▶ _Try it_
In the OpenBLAS thread below, which commands does the reply suggest for profiling the heaviest parts of the code?

▶ _Source extract_
━━━━━━━━━━

OpenBLAS For multithreaded GEMM in OpenBLAS, do I need to call API in the program to ensure thread affinity?

Feb 15 '22 13:02 AnonymousYWL

openblas_set_num_threads()

Has this API ensured thread affinity?

Feb 15 '22 13:02 AnonymousYWL

Nope, it is not assured. Once the affinity code sets main thread's mask to one CPU that has no way out of that core including child processes. That is also described from other point of view in Makefile.rule. Please check this https://www.postgresql.org/message-id/[email protected] for some options to tweak to get (10x)closer to affined threading without abovementioned dangers. By default threads with heavy CPU usage is supposed to stay on different CPUs. With numbers identical they sort of do so. Please measure your ways around the tweaks. Suspecting you actually suspect some fishy performance do following measurements of wall time spent:

one threaded call
A call limited to one NUMA node (if you have server CPU or multiple)
all-threaded call
all-threaded call with tweaks applied

They shall get faster in that order.

If not - you can try drilling down your code's heaviest parts from openblas with perf record ; perf report that is profiler that does not need compiled-in instrumentation. Then rinse and repeat with "reduced sample" - if yo find regression it is very easy to understand here.

Feb 15 '22 14:02 brada4

@AnonymousYWL any update on your side?

Feb 18 '22 15:02 brada4

No, thanks for your reply.

Feb 19 '22 03:02 AnonymousYWL

━━━━━━━━━━

▶ _Information supplied_

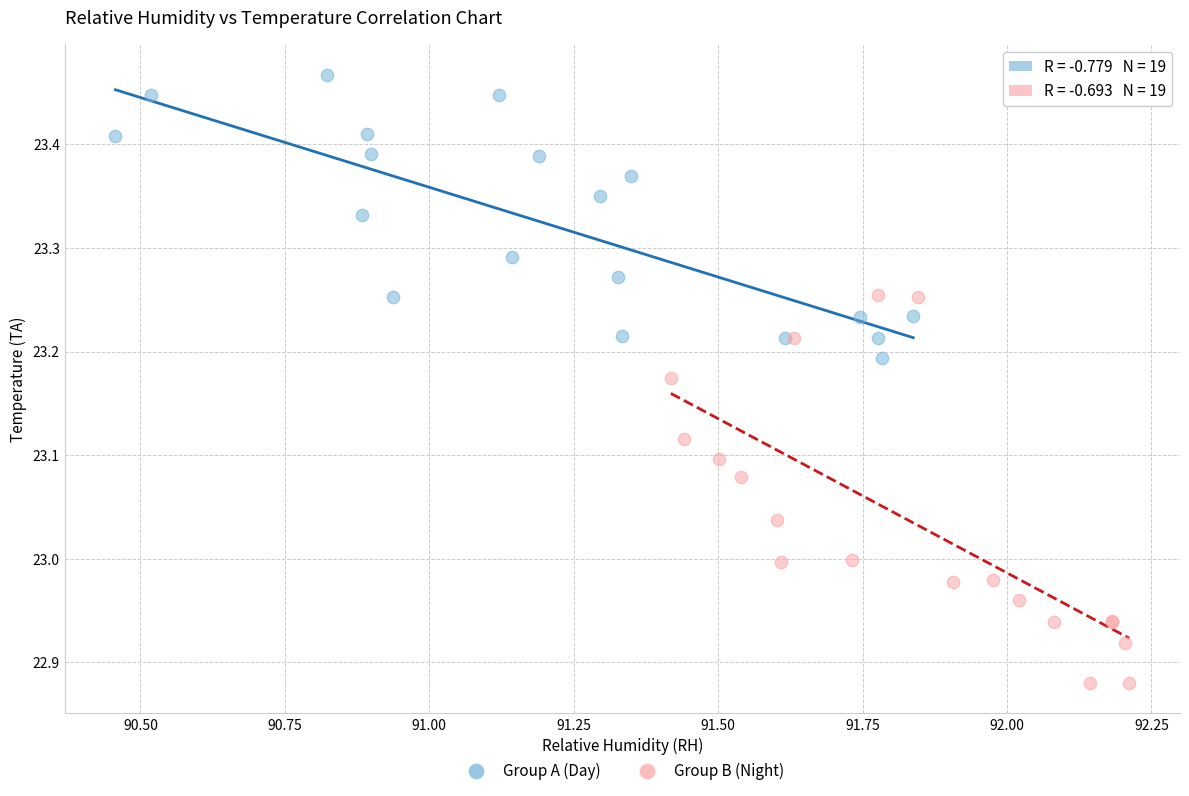

What are all the series names shown in the legend?

Group A (Day), Group B (Night)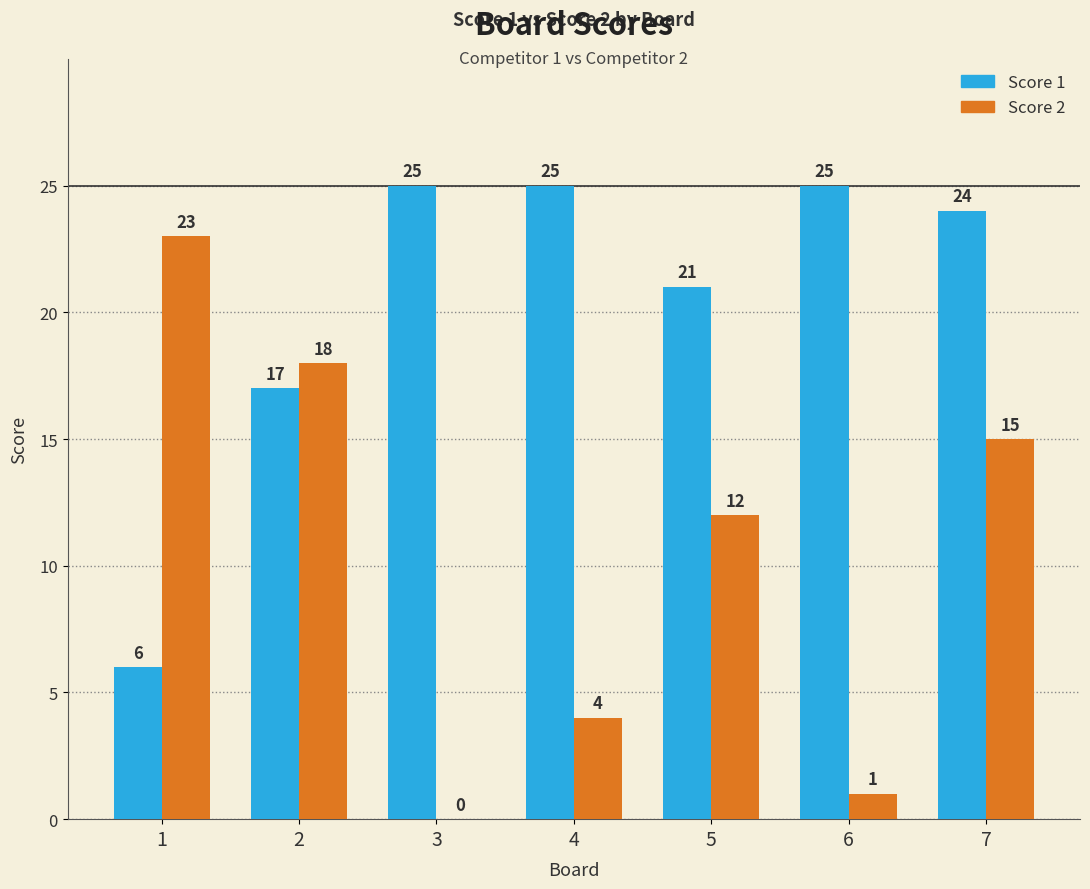

What is the highest value of the Score 1 series?

25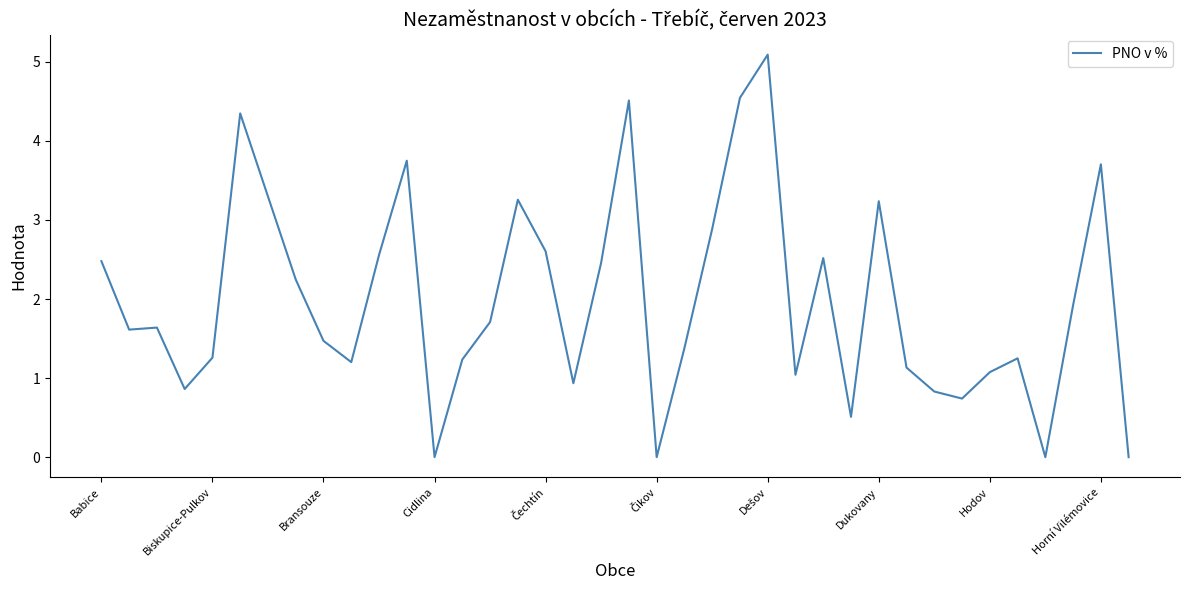

What is the greatest value displayed?

5.1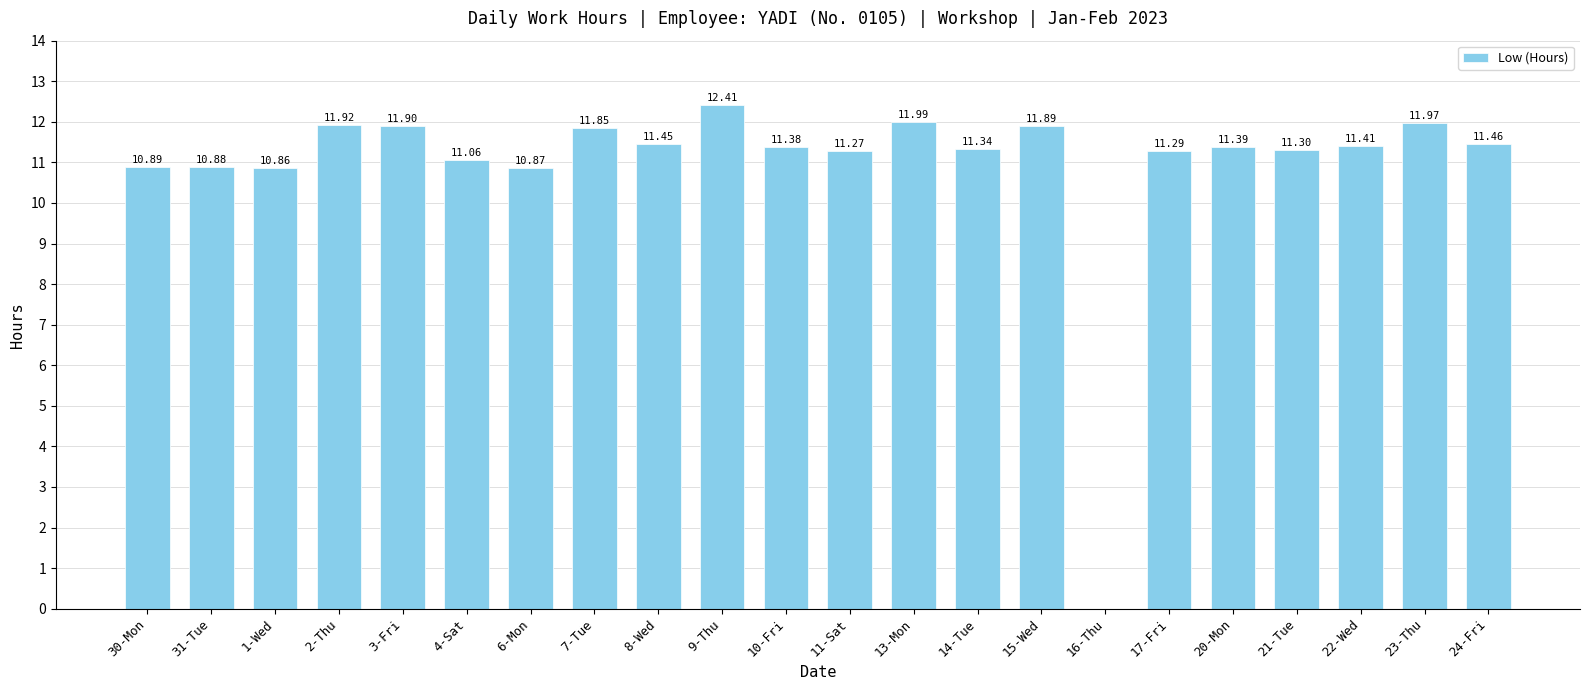

At which label does the data first exceed 11?

2-Thu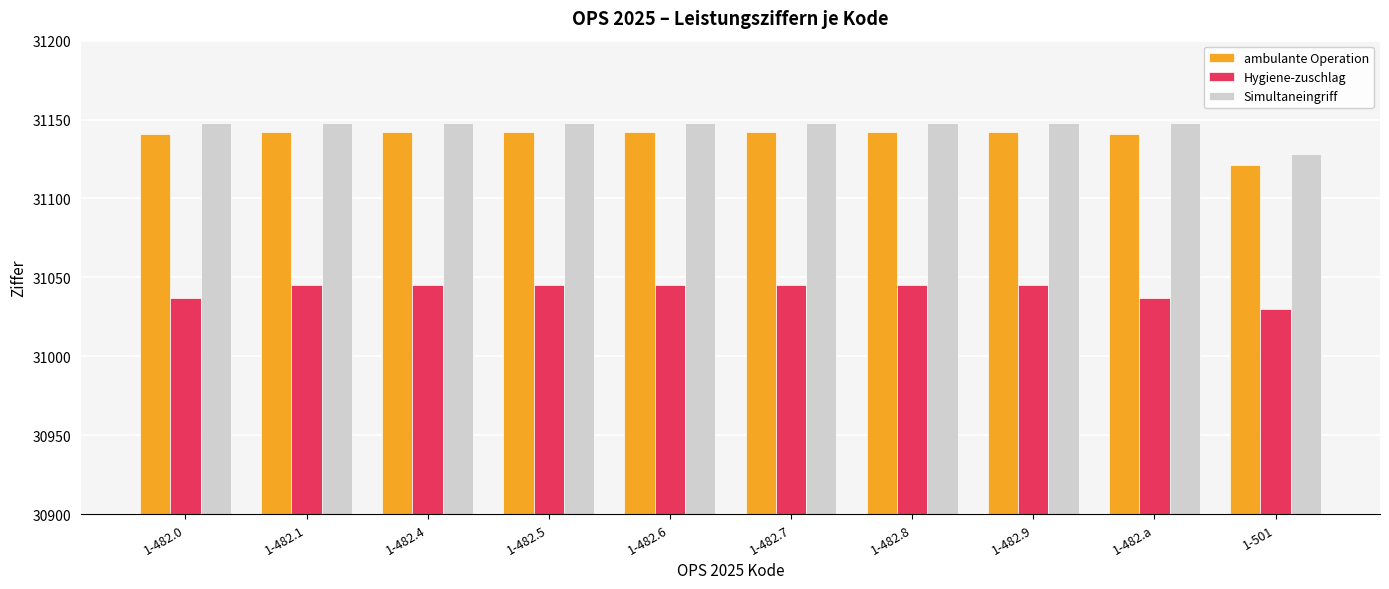

What is the difference between the Hygiene-zuschlag values at 1-482.7 and 1-501?

15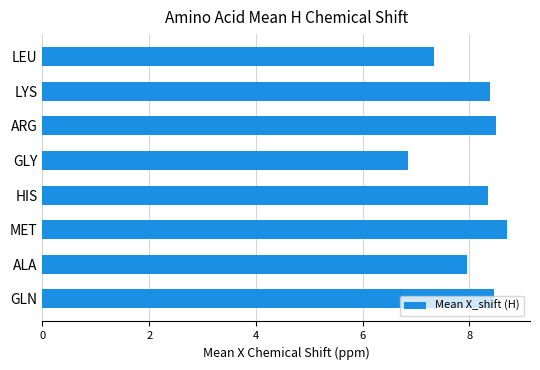

Which label corresponds to the smallest value in the chart?

GLY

━━━━━━━━━━

▶ _Exercise solution_
perf record followed by perf report